PWC’s COVID-19 CFO Pulse Survey suggested that 58% of CFOs think that their companies may take a minimum of three months to recover from the COVID-19 shutdown once it recedes. Most employees are still concerned about having to resume work.

CFO Returning To Workplace

The Role of Collaborative Technologies in Co-Working

In 2020, CFOs are getting ready for low revenues and reconfigured workplaces. CFOs are starting to normalize the new norm of running businesses and accepting the new cash flow and revenue expectations. They are focusing on essential factors such as cost management, employee safety, culture, and revenue strategies. Focusing on these critical factors makes it possible to recover fast after a pandemic.
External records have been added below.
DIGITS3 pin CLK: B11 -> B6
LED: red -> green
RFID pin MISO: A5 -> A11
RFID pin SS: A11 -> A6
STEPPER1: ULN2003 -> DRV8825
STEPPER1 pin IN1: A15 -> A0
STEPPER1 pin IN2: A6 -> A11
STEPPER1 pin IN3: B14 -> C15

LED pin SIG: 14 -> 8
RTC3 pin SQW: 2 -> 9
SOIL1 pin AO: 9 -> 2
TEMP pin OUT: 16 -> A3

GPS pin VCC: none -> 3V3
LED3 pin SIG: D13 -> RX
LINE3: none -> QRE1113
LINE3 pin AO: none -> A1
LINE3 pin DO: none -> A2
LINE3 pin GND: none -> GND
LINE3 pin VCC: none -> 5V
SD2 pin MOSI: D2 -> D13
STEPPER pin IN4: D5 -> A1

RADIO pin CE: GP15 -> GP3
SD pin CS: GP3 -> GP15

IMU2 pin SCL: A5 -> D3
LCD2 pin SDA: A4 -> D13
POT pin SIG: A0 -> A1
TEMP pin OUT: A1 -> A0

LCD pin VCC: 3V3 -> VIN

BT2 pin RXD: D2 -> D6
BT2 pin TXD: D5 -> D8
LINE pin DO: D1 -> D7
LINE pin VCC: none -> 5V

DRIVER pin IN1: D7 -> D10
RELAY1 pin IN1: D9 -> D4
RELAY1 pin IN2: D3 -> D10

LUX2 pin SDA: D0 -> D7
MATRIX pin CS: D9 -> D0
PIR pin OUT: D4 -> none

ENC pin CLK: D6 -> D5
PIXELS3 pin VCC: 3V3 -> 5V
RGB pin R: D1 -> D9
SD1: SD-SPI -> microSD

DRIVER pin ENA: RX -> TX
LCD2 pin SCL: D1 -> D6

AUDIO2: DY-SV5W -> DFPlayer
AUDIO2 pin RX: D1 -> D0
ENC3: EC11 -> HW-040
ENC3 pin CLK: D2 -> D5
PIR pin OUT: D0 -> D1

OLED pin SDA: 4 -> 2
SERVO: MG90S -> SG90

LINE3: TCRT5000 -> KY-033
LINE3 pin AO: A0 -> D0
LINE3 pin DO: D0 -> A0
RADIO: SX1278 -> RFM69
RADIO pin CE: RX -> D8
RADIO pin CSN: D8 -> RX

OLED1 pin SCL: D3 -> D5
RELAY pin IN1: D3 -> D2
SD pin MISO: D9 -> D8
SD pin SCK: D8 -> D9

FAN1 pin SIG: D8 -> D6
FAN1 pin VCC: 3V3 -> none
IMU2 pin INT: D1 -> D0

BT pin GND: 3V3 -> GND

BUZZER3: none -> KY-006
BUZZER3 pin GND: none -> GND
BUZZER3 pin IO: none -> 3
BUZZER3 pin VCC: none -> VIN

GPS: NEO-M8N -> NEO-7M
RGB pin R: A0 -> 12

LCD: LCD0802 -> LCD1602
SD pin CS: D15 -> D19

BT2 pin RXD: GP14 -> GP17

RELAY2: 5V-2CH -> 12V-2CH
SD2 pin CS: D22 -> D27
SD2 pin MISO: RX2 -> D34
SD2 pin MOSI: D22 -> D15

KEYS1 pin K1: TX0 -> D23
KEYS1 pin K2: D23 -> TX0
Most CFOs are investing in digital transformation to implement new ways of working. 55% of CFOs reported to be expecting over 10% of revenue losses this year, and 80% of them are looking into cost-containment measures. Without a doubt, most CFOs have gone through significant revenue losses as a result of the COVID-19 pandemic and may take some time to recover. About 35% of CFOs expect furloughs by June.

Many businesses believe that they can protect their employees during the crisis. 64% of respondents reported being very confident in the ability of their companies to provide them with a safe working environment. Most of the respondents believed that there would be some changes in safety measures at their places of work. About 45% of them are considering adopting remote work as a permanent solution.

Cost-Containment

Possible cost-containment is a reality for many CFOs. While cost-containment actions are already being implemented, they may continue to be in place for some time after the pandemic. About 31% of CFOs expect layoffs in the next month, and 80% still report that their companies are thinking of implementing additional cost measures. Finance leaders are struggling with the fact that the economy is facing one of the biggest hits in modern history.

The Return and Safety Concerns

Companies continue to deal with the struggles of creating safe workplaces independently as there are no clear rules surrounding the matter. As employees start going back to work, companies are forced to reconfigure their sites. The private sector is being forced to take the lead in ways that it could not have anticipated. Only 47% of CFOs say they are confident in their ability to balance the needs of all their stakeholders including the customers, investors, employees, and the surrounding communities. However, many companies are already responding. Over half of them have increased efforts to help their communities. 16% of them plan on sustaining the level of commitment for the future.

Important Takeaways

Sine 85% of the respondents have increased their social and community commitments or maintained them at the same level as before the coronavirus pandemic, corporate responsibility programs are essential. Even though companies may alter them to suit the changing needs, they cannot be overlooked.

The pandemic has resulted in high rates of unemployment, so firms now need to engage their people when trying to determine the impact of the pandemic on local communities. Only 13% of respondents say that they are considering social, environmental, and government disclosures that relate to COVID-19 in the coming six months.

Digital transformations now need to go past workflow automation, RPA, and ML. enterprises must reinforce flexible working cultures and foster trust between employers and employees. Having transparent communication is one of the simplest ways to build trust. Employees need to continue receiving updates and reliable information even after the pandemic.

In conclusion, many CFOs are becoming hopeful of getting back to work. Most of them have put in the effort to recover from the pandemic while protecting their significant stakeholders.